Buying a home is a unique experience for everyone, with no "one-size-fits-all" scenario. And financing it with a VA home loan can be confusing and a little scary -- so much so, in fact, that myths around the VA home loan process run rampant. Some lenders even count on your ignorance about the process to pad their bottom lines.
How can you play it safe, educate yourself and make the most of the VA home loan benefit you earned through service? Get smart on the rules around VA home loans, and know how to spot a VA home loan lie when you see one.
Lie 1: The VA Requires a Minimum Credit Score
There is no minimum credit score established by the VA -- zero, zip, nada. However, most lenders have their own internal guidelines for minimum credit score requirements, often in the range of 580-640. If your credit score is on the lower end of the spectrum you may still be approved, but expect the interest rate to be higher, as with any lender.

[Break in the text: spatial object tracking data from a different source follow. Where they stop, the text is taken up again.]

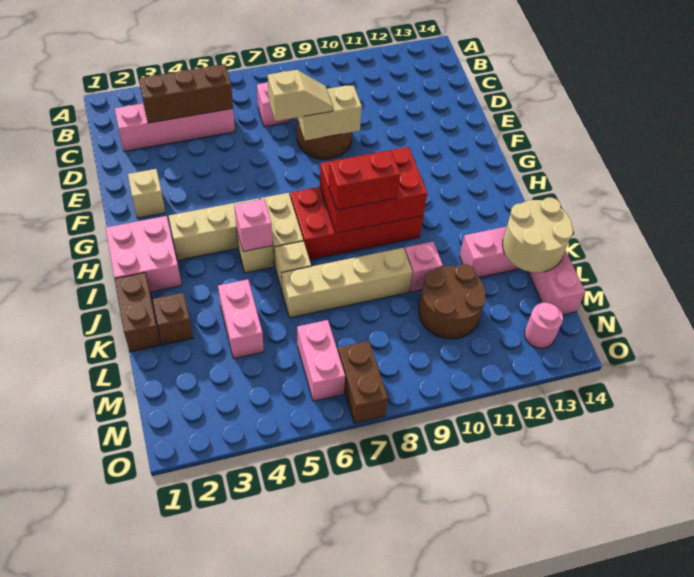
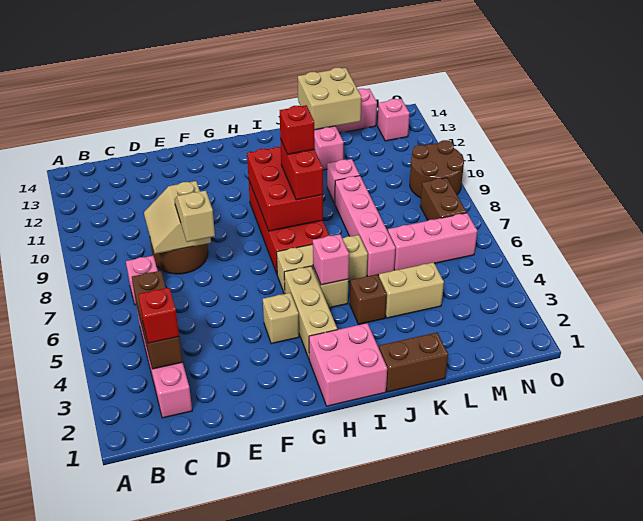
none -> red brick C3 level 3
tan brick F2 level 1 -> tan brick G4 level 1
none -> red brick I9 level 4
brown brick K2 level 1 -> brown brick J4 level 1
pink brick K4:L4 level 1 -> tan brick K4:L4 level 1
tan brick K6:K9 level 1 -> pink brick K6:K9 level 1
tan round brick K13:L14 level 2 -> tan brick K13:L14 level 2
brown round brick L10:M11 level 1 -> brown round brick N9:O10 level 1
pink brick M6:N6 level 1 -> pink brick L6:N6 level 1
brown brick N7:O7 level 1 -> brown brick N7:N8 level 1
pink round brick N13 level 1 -> pink brick N13 level 1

Lie 2: The VA Has Debt-to-Income Ratio Rules
There is no debt-to-income ratio established by the VA, but there is a rule about residual income. Similar to credit score requirements, many lenders have their own internal debt-to-income guidelines, but there are some that go along with the VA's rules. Those instead look at residual income through a formula that considers family size and zip code, and calculates how much money the family needs to have left over after all of their monthly debt obligations are paid. As long as you have that amount of money left, in the VA's eyes you are good to go.
Lie 3: You Must Meet a Residency Timeline Before Reselling
In truth, there is no residency timeline to meet. You could live in the home one month, one week, or one day, and the VA won't care. Instead, the requirement is simply that, upon purchasing the home, you intend for it to be your primary residence. That's it. Stuff happens, orders and deployments come last minute, and no one is chasing you down to make you live in a house for longer than is practical for your family situation.
Lie 4: You Can't Have Multiple VA Loans at Once
You actually can have multiple VA loans at once. Many times, families purchase a home in one location, have to move, and convert that first home to a rental property. VA home loan rules allow them to still buy a second residence in their new location with little to no money down, depending upon the combined price of their homes and the area loan limit in their new location.
Lie 5: You're Stuck With the VA Funding Fee
The VA funding fee can actually be waived. The largest part of closing costs on the VA loan is the funding fee, which is a percentage of the loan amount that can be lowered with a down payment of 5%, or even more with 10%. But this fee can be waived if the veteran using the benefit has any disability rating, no minimum percentage or "service-connected" status required. Also, if an approved service member is transitioning and has already had their medical exam and applied for disability rating, the VA will refund the funding fee so long as the date on the application paperwork is before the date of closing on the home.
Lie 6: You Must Pay Lender Fees
Lender fees aren't necessary. The VA does allow, up to 1% in lender fees in "Section A" of the loan estimate. They are usually labeled as processing fees, underwriting fees, admin fees or origination fees. But many lenders out there will charge nothing. When you shop for a lender, remember that these "normal and customary" fees are not necessary and can (and most certainly should) be negotiated down if encountered.
Lie 7: You Can't Assume Someone Else's VA Loan Rate
VA loans are actually assumable. If you are purchasing a home from another veteran whose current loan has a below-market interest rate, you can assume that loan under the same terms and conditions, as long as you qualify. That could save you thousands in the long run.